Records excerpted from a collection:
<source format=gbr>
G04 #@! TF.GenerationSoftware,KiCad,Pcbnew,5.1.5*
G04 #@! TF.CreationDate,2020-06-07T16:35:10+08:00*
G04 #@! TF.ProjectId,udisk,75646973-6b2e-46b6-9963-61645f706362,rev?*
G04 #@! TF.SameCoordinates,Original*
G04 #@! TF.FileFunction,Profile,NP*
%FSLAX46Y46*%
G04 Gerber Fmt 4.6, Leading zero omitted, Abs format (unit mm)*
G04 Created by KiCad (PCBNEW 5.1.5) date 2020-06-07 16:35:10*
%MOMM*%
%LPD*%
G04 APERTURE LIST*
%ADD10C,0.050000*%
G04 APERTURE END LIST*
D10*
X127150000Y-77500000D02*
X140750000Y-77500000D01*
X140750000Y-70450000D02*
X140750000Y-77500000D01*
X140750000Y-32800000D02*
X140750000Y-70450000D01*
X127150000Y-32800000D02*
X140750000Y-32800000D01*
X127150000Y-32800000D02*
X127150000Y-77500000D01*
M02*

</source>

==

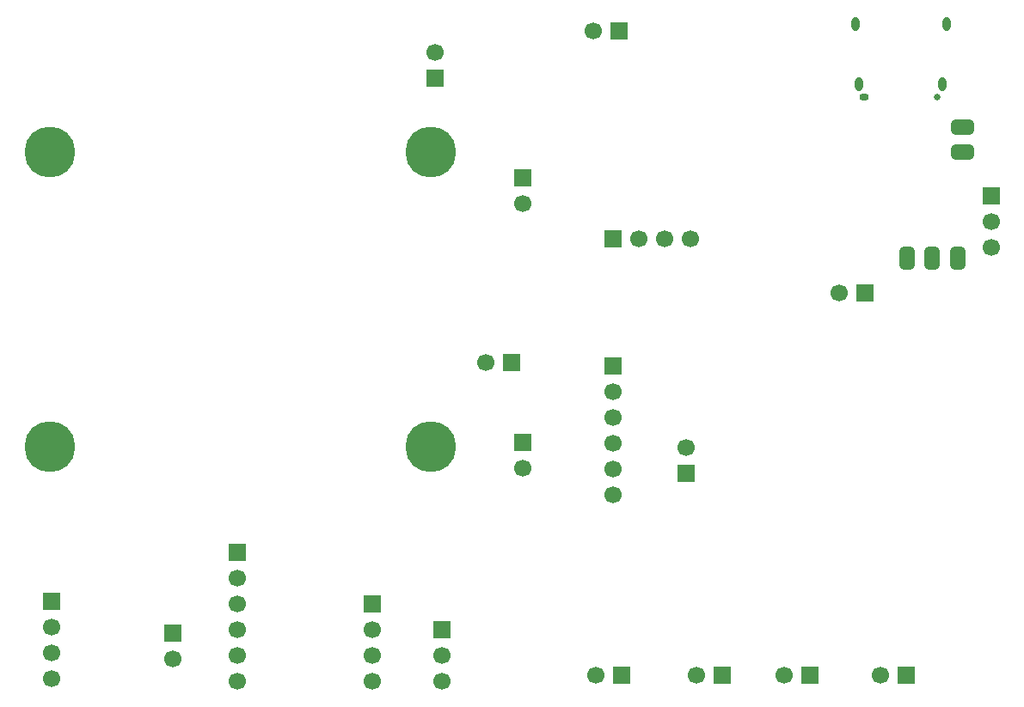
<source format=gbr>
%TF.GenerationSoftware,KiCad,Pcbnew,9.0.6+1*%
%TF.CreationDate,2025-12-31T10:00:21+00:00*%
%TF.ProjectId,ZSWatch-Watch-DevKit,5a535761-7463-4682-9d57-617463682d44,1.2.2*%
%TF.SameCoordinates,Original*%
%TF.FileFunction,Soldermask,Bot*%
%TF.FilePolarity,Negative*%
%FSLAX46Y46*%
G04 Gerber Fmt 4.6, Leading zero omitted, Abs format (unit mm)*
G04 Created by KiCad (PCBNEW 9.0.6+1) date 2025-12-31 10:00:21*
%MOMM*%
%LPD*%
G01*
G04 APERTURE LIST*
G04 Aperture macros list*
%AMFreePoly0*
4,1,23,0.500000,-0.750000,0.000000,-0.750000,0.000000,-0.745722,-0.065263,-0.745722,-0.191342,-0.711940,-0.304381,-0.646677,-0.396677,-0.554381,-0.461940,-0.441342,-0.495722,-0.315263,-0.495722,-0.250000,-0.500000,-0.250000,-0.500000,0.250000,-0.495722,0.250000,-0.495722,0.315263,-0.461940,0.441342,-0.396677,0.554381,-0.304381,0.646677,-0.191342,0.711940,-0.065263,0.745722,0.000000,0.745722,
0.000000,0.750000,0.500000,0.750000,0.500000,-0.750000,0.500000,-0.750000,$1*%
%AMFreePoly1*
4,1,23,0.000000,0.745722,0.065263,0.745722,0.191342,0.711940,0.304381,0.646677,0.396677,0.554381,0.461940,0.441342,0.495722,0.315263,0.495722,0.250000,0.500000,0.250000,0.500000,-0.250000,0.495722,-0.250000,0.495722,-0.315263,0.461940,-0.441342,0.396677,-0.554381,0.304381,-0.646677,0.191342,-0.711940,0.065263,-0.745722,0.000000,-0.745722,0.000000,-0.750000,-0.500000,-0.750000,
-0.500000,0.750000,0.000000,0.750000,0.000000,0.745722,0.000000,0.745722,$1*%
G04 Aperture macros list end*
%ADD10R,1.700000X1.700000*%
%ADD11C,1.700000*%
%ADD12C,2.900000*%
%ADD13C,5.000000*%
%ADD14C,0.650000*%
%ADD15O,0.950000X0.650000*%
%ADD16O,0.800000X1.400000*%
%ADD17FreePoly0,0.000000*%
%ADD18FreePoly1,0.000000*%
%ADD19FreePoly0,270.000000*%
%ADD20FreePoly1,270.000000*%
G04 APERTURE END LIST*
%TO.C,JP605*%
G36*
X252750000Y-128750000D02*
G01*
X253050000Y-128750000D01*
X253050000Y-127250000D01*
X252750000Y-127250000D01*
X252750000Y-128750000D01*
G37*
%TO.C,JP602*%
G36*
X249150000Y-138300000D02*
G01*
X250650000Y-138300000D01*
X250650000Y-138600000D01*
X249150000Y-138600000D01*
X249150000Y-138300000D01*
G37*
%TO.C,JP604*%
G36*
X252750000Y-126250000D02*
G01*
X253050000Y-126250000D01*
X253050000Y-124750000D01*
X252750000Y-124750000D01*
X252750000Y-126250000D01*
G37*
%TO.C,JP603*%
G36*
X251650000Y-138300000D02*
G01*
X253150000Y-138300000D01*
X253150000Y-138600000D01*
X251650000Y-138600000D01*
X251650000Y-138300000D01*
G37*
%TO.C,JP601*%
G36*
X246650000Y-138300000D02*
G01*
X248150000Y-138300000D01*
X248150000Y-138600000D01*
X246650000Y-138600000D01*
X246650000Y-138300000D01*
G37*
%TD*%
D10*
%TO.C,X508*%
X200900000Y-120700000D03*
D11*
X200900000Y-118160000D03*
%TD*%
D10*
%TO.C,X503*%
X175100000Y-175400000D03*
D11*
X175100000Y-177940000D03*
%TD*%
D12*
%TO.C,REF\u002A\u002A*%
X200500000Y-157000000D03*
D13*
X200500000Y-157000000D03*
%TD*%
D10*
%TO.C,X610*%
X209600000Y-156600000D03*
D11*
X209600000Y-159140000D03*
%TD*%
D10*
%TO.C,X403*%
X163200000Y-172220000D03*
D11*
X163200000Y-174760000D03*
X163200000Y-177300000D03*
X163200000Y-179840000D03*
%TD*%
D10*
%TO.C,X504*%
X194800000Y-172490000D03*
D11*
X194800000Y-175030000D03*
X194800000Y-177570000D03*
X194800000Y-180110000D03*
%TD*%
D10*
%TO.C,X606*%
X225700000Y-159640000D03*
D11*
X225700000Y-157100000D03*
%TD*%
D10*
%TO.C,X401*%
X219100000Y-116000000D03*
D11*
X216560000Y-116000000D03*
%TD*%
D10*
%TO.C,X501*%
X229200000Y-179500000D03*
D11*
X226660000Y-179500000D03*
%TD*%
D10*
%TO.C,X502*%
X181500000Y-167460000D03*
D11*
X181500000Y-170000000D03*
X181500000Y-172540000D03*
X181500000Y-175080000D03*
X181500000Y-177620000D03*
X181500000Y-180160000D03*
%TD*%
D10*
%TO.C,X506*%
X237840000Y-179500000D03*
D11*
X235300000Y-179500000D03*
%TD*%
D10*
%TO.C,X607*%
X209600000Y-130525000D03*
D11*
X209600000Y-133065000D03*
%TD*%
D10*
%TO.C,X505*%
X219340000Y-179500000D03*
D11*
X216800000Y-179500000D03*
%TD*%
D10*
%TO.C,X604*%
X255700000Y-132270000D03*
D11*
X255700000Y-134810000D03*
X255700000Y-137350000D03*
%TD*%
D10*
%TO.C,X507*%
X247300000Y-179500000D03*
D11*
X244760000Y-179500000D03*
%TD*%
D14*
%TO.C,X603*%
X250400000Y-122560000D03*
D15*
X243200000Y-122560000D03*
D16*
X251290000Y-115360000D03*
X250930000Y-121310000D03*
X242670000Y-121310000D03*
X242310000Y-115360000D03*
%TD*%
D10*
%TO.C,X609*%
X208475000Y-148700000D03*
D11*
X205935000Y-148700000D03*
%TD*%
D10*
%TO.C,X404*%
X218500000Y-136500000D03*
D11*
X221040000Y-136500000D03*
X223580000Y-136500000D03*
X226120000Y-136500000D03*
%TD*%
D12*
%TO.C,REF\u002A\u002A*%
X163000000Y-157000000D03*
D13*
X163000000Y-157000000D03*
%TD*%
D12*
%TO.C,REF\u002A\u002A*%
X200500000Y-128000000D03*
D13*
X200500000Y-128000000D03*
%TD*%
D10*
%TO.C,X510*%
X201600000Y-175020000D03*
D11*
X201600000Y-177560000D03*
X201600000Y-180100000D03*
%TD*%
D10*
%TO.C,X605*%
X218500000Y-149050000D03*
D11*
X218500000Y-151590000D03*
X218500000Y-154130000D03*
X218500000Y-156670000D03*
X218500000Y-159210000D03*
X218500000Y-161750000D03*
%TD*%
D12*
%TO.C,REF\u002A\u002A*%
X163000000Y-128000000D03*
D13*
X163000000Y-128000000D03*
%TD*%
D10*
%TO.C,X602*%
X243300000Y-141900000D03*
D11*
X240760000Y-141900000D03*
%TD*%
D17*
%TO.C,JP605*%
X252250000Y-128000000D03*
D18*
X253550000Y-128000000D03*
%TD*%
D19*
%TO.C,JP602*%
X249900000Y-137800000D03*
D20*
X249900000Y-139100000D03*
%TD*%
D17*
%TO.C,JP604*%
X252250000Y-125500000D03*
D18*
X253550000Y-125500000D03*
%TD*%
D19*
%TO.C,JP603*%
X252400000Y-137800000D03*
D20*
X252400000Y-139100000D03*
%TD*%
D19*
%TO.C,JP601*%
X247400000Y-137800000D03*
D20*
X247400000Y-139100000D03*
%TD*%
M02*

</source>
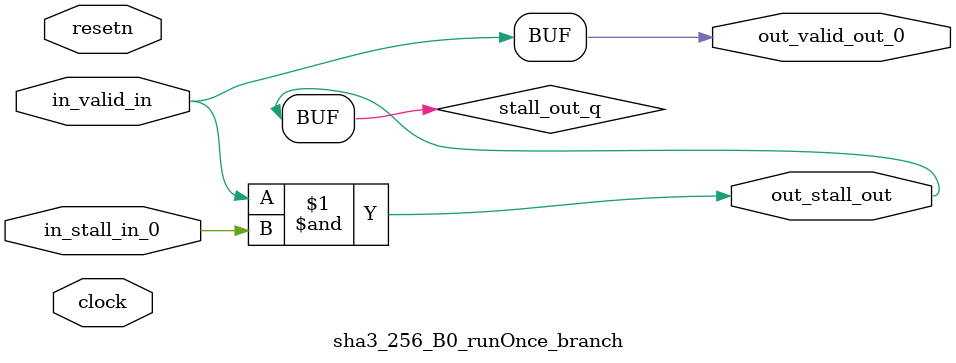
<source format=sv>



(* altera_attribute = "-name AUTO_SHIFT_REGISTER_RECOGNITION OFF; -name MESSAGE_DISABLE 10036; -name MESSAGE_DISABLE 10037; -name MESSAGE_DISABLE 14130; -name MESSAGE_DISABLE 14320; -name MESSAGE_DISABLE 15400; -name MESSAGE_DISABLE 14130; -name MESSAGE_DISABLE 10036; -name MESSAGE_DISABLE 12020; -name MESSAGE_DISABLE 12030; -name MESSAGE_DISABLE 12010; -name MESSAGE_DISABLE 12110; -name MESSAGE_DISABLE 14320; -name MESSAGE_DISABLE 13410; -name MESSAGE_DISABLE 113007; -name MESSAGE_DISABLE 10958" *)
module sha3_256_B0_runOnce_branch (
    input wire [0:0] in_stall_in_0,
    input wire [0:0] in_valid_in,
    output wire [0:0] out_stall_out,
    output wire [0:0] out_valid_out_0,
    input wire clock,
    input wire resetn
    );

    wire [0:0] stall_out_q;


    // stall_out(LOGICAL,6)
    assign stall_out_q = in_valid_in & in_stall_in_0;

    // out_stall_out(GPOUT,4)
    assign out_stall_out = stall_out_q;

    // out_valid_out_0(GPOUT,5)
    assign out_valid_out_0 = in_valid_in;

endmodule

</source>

* [Aim of the exercise]
Identify the lines in the entries that hold "Original" and return each one.

* [Solution to the problem]
G04 #@! TF.SameCoordinates,Original*
%TF.SameCoordinates,Original*%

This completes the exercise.